Qu’on les apprête au vin blanc ou à la crème, les moules ont beaucoup d’adeptes : au Canada, on en récolte plus de 20 000 tonnes par année. Mais avant d’atterrir dans nos supermarchés, les moules doivent être débyssées, c’est-à-dire départies de leur byssus, ce faisceau de fils dorés et rêches qui leur permet de se fixer aux rochers.
Pour l’instant, le byssus est simplement jeté aux ordures, ce qui représente 200 tonnes de déchets par année. Isabelle Marcotte, professeure au Département de chimie, et son collègue Christian Pellerin, de l’Université de Montréal, veulent lui trouver un meilleur usage. Le byssus possède en effet des propriétés exceptionnelles.
«En fait de résistance, de rigidité et d’élasticité, le byssus est uniquement surpassé par la soie d’araignée», affirme la Isabelle Marcotte. La toile des aranéides, on le sait, est un matériau vedette plus solide que l’acier et ses usages potentiels sont multiples.
Une complexité inouïe
Pour percer le secret du byssus de Mytilus edulis – l’espèce de moules la plus répandue sur la côte atlantique – et comprendre ses atouts mécaniques, l’équipe d’Isabelle Marcotte étudie sa structure moléculaire grâce à des techniques de résonance magnétique nucléaire et de spectroscopie. Chaque fil du byssus est composé d’une interminable protéine riche en collagène, dont la composition atomique varie d’une extrémité à l’autre du filament. L’ensemble est d’une complexité inouïe : selon les observations de l’équipe, certaines zones du byssus sont plus dynamiques que d’autres et les molécules y possèdent davantage de liberté de mouvement.
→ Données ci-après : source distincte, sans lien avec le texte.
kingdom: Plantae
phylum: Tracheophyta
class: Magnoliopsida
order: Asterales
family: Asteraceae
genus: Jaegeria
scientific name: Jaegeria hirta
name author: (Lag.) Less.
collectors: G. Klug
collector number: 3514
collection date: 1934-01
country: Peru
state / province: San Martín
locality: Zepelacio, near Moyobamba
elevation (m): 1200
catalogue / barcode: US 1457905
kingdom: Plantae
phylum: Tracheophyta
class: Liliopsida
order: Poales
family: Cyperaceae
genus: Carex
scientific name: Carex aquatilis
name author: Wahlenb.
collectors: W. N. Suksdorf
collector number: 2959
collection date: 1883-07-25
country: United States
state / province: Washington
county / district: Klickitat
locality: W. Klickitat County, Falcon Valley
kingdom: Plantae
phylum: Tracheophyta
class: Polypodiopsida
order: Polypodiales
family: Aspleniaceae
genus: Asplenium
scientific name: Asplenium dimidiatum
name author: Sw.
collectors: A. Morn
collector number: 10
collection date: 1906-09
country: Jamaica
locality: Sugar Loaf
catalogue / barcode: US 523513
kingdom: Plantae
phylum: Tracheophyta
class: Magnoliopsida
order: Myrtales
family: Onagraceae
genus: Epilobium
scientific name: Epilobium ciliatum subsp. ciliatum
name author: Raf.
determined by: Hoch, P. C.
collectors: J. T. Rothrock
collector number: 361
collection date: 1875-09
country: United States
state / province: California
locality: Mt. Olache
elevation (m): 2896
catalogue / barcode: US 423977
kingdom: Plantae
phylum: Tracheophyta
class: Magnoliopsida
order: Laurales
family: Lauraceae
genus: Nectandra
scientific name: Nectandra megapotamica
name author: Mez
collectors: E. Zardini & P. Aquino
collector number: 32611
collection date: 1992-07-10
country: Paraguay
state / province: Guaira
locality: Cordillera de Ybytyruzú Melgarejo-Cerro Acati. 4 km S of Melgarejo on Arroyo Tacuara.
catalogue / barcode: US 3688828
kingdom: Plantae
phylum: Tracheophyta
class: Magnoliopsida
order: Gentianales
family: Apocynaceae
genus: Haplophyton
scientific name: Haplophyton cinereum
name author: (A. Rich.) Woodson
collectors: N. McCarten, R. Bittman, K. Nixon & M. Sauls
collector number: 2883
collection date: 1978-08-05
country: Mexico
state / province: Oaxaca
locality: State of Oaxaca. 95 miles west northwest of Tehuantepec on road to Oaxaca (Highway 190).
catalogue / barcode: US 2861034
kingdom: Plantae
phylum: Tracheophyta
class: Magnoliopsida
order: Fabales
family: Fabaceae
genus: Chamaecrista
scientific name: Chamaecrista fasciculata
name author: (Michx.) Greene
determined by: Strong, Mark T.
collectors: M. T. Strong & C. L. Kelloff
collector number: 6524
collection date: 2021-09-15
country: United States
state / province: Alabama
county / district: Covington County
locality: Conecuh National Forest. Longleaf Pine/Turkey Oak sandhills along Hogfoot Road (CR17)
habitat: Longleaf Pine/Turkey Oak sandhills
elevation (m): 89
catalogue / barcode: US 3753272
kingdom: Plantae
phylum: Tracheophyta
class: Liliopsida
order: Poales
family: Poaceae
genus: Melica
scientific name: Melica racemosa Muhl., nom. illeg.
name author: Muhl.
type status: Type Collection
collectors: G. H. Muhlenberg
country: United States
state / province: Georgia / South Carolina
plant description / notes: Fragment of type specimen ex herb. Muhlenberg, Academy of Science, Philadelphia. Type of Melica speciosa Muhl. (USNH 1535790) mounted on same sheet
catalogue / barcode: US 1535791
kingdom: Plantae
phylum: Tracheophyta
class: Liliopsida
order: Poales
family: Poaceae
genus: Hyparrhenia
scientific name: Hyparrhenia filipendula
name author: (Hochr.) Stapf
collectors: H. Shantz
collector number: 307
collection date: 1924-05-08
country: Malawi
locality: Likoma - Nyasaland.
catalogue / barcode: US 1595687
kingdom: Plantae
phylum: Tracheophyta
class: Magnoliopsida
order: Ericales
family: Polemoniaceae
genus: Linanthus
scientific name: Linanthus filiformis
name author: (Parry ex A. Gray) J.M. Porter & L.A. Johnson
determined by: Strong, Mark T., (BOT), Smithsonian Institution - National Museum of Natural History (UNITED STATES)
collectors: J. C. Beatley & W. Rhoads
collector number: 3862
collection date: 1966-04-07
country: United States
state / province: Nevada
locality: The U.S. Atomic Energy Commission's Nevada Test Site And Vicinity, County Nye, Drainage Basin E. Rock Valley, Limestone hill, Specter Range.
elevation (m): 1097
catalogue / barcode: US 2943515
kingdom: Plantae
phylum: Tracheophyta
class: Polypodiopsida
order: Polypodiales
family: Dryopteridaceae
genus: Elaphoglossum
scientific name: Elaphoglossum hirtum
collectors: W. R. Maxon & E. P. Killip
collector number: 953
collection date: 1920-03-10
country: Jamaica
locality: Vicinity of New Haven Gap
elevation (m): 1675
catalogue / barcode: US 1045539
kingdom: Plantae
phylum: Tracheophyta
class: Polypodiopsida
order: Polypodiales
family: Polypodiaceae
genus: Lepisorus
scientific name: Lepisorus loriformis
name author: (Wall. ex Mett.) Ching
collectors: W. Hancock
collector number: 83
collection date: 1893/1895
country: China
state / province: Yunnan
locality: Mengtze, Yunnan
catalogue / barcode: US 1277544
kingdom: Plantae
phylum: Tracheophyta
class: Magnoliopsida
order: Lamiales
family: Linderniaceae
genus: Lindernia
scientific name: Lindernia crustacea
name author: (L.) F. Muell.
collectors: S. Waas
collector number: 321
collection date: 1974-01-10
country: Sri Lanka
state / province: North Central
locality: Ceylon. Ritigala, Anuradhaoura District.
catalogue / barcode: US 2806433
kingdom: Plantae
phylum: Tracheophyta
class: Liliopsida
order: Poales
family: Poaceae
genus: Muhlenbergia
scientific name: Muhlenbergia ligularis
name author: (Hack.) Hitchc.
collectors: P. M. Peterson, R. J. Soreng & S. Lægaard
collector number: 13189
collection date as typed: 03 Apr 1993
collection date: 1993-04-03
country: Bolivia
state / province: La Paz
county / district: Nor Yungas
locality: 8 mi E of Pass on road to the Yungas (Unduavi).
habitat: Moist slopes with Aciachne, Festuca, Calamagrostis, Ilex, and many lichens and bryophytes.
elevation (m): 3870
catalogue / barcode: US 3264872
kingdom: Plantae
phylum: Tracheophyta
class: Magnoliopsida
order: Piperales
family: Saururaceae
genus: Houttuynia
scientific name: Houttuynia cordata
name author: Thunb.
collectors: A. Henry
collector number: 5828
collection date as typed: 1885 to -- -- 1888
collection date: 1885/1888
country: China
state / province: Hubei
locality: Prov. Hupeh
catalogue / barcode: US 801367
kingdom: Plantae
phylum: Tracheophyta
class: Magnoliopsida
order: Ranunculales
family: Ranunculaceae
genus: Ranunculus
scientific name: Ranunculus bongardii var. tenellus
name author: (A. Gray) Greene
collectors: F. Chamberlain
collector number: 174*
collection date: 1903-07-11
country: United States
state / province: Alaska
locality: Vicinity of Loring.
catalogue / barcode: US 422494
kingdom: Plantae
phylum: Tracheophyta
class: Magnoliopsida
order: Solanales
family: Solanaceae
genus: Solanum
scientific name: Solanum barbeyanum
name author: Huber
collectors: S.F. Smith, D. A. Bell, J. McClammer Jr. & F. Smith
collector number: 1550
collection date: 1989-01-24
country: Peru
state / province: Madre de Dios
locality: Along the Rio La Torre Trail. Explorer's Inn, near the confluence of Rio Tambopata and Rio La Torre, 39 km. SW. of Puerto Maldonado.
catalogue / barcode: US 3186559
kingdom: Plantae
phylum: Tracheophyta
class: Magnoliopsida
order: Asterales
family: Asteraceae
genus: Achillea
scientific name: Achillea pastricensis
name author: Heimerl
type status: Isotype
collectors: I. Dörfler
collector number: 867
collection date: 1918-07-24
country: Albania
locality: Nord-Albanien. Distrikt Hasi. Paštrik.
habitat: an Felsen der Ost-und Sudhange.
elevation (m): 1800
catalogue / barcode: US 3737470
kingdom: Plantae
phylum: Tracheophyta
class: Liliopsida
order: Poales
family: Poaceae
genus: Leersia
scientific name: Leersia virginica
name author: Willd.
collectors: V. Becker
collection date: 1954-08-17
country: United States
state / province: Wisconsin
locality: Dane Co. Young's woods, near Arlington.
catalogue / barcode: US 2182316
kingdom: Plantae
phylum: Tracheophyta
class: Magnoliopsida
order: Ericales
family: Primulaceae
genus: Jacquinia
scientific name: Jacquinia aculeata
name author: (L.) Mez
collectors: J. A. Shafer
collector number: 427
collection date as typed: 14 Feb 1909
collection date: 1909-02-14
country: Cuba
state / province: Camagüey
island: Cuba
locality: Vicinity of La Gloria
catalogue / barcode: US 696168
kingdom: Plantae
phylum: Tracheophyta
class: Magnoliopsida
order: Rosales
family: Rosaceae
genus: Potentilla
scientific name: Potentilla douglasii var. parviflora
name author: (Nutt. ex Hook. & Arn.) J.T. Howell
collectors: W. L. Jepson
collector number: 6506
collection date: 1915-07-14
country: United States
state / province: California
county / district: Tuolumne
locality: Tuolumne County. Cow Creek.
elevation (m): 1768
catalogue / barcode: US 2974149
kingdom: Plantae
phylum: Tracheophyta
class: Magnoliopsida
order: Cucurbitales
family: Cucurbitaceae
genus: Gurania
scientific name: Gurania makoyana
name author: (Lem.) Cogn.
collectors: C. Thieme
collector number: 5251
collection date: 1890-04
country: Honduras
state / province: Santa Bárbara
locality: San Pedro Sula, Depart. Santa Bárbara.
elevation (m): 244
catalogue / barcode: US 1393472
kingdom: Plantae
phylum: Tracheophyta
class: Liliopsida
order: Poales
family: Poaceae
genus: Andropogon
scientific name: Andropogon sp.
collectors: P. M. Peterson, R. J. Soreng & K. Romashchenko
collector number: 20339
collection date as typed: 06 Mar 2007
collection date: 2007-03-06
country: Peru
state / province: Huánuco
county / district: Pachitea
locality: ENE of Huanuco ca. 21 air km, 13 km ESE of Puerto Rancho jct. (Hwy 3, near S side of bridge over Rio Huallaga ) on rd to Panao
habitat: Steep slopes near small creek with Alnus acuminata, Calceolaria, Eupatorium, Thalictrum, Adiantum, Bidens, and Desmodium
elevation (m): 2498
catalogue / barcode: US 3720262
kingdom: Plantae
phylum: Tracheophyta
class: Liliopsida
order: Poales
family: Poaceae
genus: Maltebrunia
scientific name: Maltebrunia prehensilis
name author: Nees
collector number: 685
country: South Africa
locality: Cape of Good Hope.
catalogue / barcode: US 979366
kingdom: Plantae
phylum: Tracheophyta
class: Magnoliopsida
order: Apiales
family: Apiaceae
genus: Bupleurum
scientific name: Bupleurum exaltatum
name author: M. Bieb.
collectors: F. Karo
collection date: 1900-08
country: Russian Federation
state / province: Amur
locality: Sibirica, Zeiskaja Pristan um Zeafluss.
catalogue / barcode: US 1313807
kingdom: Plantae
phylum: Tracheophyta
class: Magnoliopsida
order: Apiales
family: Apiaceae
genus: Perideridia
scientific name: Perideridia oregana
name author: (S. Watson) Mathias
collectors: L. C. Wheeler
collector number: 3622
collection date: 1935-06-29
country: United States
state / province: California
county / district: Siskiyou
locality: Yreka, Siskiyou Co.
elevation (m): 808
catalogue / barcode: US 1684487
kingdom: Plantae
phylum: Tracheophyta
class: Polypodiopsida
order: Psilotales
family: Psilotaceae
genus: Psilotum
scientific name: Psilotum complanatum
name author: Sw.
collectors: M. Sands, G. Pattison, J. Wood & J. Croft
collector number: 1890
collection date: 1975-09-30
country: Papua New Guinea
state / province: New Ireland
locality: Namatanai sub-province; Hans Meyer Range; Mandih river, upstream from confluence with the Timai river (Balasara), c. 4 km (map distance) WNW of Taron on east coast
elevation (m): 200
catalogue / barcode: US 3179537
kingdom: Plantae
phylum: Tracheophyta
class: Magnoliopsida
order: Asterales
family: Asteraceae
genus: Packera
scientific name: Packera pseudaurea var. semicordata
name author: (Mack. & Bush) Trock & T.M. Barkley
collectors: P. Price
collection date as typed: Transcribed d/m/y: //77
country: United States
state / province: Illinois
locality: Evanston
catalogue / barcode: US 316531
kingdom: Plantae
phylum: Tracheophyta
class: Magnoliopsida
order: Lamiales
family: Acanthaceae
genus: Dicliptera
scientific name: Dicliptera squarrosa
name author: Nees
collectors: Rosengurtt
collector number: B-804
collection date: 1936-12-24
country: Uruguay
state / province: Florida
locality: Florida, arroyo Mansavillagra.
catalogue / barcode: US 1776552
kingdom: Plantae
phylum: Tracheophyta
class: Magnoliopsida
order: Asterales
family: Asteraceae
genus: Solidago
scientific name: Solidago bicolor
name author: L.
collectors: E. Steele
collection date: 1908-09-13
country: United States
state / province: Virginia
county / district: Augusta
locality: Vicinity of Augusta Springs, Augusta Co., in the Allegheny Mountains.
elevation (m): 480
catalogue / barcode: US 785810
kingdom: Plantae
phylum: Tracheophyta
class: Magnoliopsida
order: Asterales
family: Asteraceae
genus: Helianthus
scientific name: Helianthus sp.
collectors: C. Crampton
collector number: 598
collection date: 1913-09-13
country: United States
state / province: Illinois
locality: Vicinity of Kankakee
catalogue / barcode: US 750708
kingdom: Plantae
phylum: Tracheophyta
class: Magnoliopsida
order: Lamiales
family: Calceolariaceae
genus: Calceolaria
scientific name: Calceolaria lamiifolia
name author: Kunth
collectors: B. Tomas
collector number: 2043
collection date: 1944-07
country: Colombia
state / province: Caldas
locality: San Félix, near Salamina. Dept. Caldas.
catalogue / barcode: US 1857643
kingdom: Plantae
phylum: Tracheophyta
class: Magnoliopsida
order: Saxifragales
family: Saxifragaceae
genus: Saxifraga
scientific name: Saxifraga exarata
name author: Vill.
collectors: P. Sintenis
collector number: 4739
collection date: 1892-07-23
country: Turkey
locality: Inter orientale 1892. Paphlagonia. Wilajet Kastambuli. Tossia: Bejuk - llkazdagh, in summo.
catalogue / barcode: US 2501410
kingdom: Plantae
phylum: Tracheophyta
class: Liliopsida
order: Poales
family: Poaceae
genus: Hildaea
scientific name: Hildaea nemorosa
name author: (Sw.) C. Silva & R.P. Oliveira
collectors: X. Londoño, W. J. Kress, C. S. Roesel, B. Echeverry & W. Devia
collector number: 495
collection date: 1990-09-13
Isabelle Marcotte veut comprendre comment différents facteurs – comme la température, la disponibilité de la nourriture ou la turbulence des courants marins – affectent la résistance du byssus. Pour ce faire, elle collabore avec Réjean Tremblay, de l’Institut des sciences de la mer de Rimouski (ISMER). Ce dernier a démontré que l’automne, quand la mer est houleuse, le byssus peut résister à une traction de 40 Newtons – l’équivalent de la force exercée par une bouteille d’eau de Javel en suspension – alors que l’été, la moitié de cette force suffit pour arracher le mollusque de son site d’ancrage. Le but de cette analyse : pouvoir planifier la récolte du byssus au moment opportun, de façon à maximiser les propriétés des biomatériaux qui en résulteront.
Tendons artificiels et fil de suture
C’est dans les salles d’opération que le byssus pourrait éventuellement faire son entrée. Tendons artificiels, fil de suture ou véhicule pour administrer des médicaments : les possibilités sont multiples pour cette excroissance rêche du mollusque, dont la haute teneur en protéines diminue les risques de rejet par le corps humain.
À plus court terme, les travaux des chimistes de l’UQAM sont porteurs d’espoir pour les myticulteurs, en particulier ceux affiliés au Centre maricole des Îles-de-la-Madeleine (MAPAQ), qui participent à l’étude. À l’heure actuelle, ces derniers perdent jusqu’au tiers des moules qu’ils produisent. Il faut savoir qu’elles sont cultivées autour d’un câble sous-marin auquel elles s’accrochent. Or, beaucoup d’entre elles tombent au fond de l’eau.
En plus de constituer une perte importante pour l’industrie, ce phénomène créé une accumulation de matière organique dans les fonds marins, appelée eutrophisation. Isabelle Marcotte veut régler ce problème : «En comprenant mieux les mécanismes qui influencent la force d’attachement des moules, on pourra suggérer de nouvelles méthodes d’élevage et de récolte. De plus, on pourra valoriser une fibre qui est normalement jetée, ce qui ouvre un nouveau marché pour les éleveurs!»
Qui aurait cru que des chimistes, dans leur laboratoire, allaient un jour aider des producteurs de moules à arrondir leurs fins de mois?